Some statewide Democratic candidates could emerge after the maps are finished. If a Democratic incumbent finds themselves in a carved up district where he or she has no chance at reelection, the notion of running statewide — still an incredible challenge for Democrats — actually could be an easier lift than reelection.

See here for the previous update. I would say that one race has “heated up” on the Republican side, and that’s the race for Attorney General, where the opportunity to challenge a guy who’s been indicted by the state, is being investigated by the FBI and sued by several former top staffers who accuse him of being a crook, and also facing a State Bar complaint for filing a frivolous and batshit crazy lawsuit to overturn the Presidential election, would normally be seen as an obvious thing for anyone with ambition to do. The entry of a low-wattage one-term former State Senator into the gubernatorial primary is in my mind no different than Steve Stockman’s 2014 primary challenge to Sen. John Cornyn, but your mileage may vary.

I’m as big a fan of Harris County Judge Lina Hidalgo as anyone, but I say there’s a zero percent chance she runs statewide in 2022. There’s no evidence to suggest that this is something she wants to do. My personal belief is that she wants to finish the job she started as County Judge, and only then will she consider something different (which may be retiring from politics). I could be wrong, and if Democrats do break through in 2022 and President Biden carries Texas in 2024 then it’s certainly possible Judge Hidalgo could be one of presumably many Dems to throw a hat in for 2026, but the very composition of this sentence should be acting to cool your jets. I will be extremely surprised if she does something other than run for re-election in 2022.
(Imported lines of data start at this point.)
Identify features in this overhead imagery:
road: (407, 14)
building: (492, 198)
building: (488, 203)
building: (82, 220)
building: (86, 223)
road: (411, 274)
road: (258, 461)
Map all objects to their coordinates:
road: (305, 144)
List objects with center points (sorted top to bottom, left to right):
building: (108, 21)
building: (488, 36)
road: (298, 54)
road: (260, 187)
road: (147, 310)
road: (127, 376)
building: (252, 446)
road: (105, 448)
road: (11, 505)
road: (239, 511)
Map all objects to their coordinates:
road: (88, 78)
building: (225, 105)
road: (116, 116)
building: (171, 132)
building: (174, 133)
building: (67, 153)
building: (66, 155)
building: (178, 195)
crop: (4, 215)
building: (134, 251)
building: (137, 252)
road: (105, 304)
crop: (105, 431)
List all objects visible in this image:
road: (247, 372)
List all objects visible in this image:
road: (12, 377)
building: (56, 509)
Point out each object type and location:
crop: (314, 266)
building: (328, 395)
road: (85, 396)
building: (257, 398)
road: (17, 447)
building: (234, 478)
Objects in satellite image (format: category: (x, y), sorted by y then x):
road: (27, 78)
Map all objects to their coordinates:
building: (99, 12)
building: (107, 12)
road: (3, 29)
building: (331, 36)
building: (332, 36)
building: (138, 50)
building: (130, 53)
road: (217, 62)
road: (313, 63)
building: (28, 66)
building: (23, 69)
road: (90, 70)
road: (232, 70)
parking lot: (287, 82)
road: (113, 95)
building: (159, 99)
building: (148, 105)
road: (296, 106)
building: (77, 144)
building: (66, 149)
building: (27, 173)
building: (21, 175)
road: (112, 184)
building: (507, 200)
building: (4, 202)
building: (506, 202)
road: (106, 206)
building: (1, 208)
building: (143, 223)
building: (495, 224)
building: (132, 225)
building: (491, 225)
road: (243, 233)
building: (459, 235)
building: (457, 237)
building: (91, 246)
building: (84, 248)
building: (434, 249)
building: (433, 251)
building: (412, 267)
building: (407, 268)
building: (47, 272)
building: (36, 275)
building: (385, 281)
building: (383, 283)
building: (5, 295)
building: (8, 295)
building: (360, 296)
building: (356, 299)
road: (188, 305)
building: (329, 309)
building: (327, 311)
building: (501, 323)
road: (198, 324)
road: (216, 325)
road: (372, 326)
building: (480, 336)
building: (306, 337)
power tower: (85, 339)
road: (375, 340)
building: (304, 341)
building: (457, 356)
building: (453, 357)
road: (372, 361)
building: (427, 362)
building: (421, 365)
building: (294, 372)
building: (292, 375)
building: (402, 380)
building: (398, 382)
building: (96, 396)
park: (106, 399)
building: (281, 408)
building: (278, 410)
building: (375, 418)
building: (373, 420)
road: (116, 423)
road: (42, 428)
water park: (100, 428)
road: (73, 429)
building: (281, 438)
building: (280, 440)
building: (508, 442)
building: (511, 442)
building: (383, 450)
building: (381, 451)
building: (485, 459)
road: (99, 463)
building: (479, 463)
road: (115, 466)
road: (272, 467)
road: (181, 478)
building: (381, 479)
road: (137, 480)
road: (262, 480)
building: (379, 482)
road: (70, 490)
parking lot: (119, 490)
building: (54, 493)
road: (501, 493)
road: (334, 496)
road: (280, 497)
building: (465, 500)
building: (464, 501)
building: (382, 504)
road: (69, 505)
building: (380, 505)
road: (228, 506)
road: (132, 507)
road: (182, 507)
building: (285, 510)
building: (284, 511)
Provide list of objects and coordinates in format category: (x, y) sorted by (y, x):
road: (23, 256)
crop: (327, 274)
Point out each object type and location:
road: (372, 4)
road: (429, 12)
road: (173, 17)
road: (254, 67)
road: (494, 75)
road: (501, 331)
The prospect of someone who loses out in redistricting running for something statewide is one I hadn’t really considered before. It didn’t happen in 2012, mostly because there wasn’t anyone for the Republicans to screw out of a seat that year, given how they beat anyone who was beatable in 2010. Republicans will have more targets this time, though they are also operating on much tighter margins, but I could see a legislator who gets left without a winnable district deciding to run for something statewide. If nothing else, it’s a good way to build name ID and a donor base, and puts you in the conversation for next time. It’s all too vague and theoretical now to toss out any names, but this is something to keep an eye on.

Oh, and before I forget: Please don’t make us wait too long, Beto.